On entering the show the first few stalls were tat and tool stalls. Oh what heaven for me, and a 'come on, lets look around the whole fair' from the family. I had a quick look, but managed to get back to have a proper look a bit later. I bought a cross-cut saw in more or less unused condition, and a pot or kettle hanger for an open fire.

















This old Allen scythe was on sale, a fearsome beast, a predecessor to the bush-cutter and rarely used these days.













Next we met up with Steve Tomlin, who lives north of Dartmoor, and who is a bowl-turner on the pole lathe, and spoon maker. As with most green woodworkers he also makes all sorts of other stuff like hay-forks, and snaths, which is the proper name for scythe handles.

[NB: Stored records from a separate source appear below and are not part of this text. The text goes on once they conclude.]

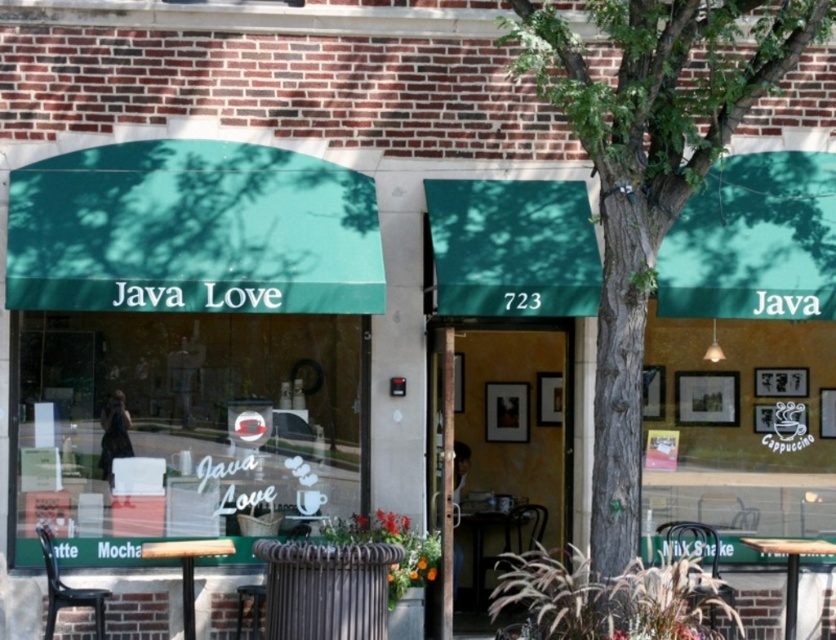
Is wooden table at lower left positioned at the back of wooden table at lower right?

No, it is in front of wooden table at lower right.

Which is behind, point (177, 545) or point (784, 627)?

The point (784, 627) is more distant.

The width and height of the screenshot is (836, 640). Identify the location of wooden table at lower left. [187, 566].

Who is more distant from viewer, (536, 72) or (186, 564)?

Positioned behind is point (186, 564).

Who is higher up, green textured tree at center or wooden table at lower left?

Positioned higher is green textured tree at center.

Is point (625, 49) positioned before point (182, 552)?

That is True.

This screenshot has width=836, height=640. In order to click on green textured tree at center in this screenshot , I will do `click(650, 176)`.

Does green textured tree at center have a larger size compared to wooden table at lower right?

Correct, green textured tree at center is larger in size than wooden table at lower right.

Does green textured tree at center have a smaller size compared to wooden table at lower right?

Actually, green textured tree at center might be larger than wooden table at lower right.

You are a GUI agent. You are given a task and a screenshot of the screen. Output one action in this format:
    pyautogui.click(x=<x>, y=<y>)
    Task: Click on the green textured tree at center
    
    Given the screenshot: What is the action you would take?
    pyautogui.click(x=650, y=176)

At what (x,y) coordinates should I click in order to perform the action: click on green textured tree at center. Please return your answer as a coordinate pair (x, y). This screenshot has height=640, width=836. Looking at the image, I should click on (650, 176).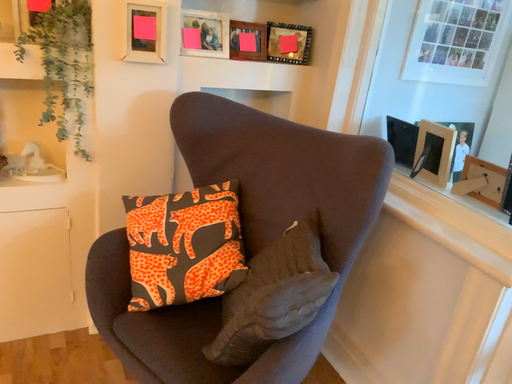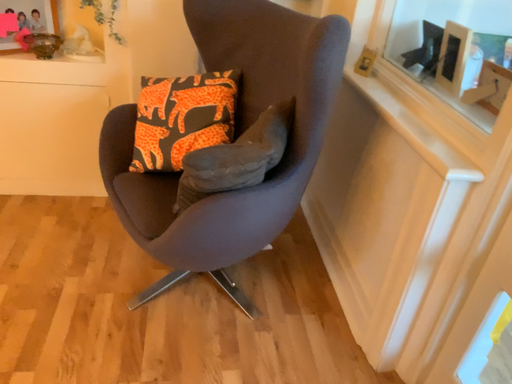
Question: Which way did the camera rotate in the video?

Choices:
 (A) rotated downward
 (B) rotated upward

Answer: (A)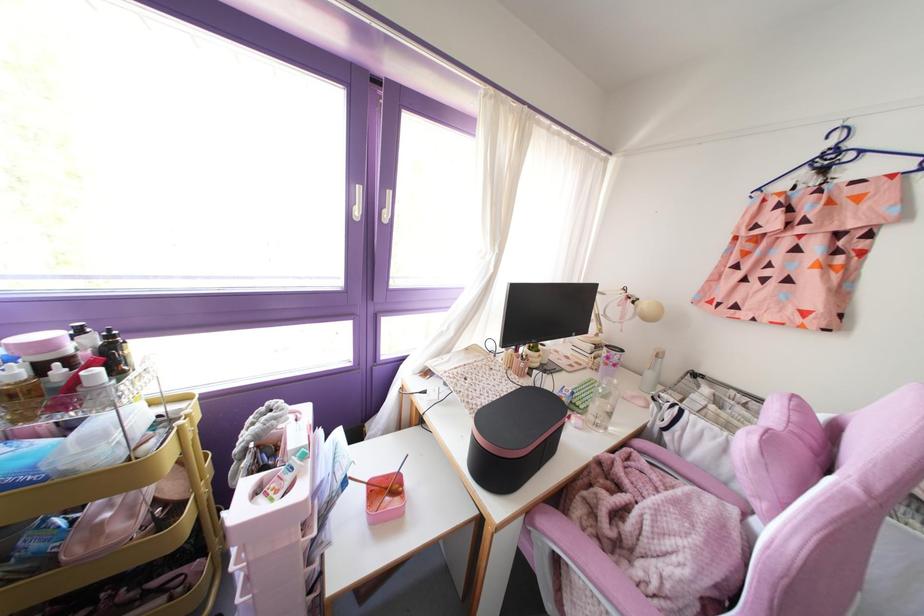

On the stall next to Steve was Mike Abbot with course details, a few books for sale, and his shave horse.












Above is Mark, a member of the Landmatters community. The last time I saw him at his pitch was in Totnes market, over a year ago. Mark sells Gransfors Bruks axes and Frost knives. Not only a seller of edge-tools but a creative writer and deep in conservation here with Lucy.













Just around the corner was alarge marquee: The Scythe Shop. Outside of this were lots of wooden stumps with metal anvils set into the top. Apparently, with Austrian scythes the edge is peened every 4 or so hours of grass mowing. Peening is the hammering of the scythe edge, which make the metal edge thinner. The angle of the bevel of the scythe is long and very acute, which makes for an edge which is not durable, but can slice easily through grass. In America and Britain we do not peen the edge but grind it instead, our blades having a different profile to Austrian blades which makes them easier to grind. Peening will also case-harden the edge. The edge is then honed with a very fine grade wet stone.


















A lovely home made snath, made by Steve from Ceredigion. I hope I have remembered your name correctly.












Mike Abbot author of Green Wood working, competing in one of the many heats of the scything competition. Is grass mowing the new pass-time for bodgers?












The finalists of the competition waiting to draw lots, to see which square of grass they will be mowing.













Mark Allery just finishing off his square in the final.














Mike, again, demonstrating the use of his hay rake. All the grass is raked off the competitors square, so the quality of the cut can be judged.












This is Marks finished square, sorry Mark but as you know it is not the best cut square on the field, but nonetheless I was well impressed with how quickly you cut your it.












This is what really good mowing should look like.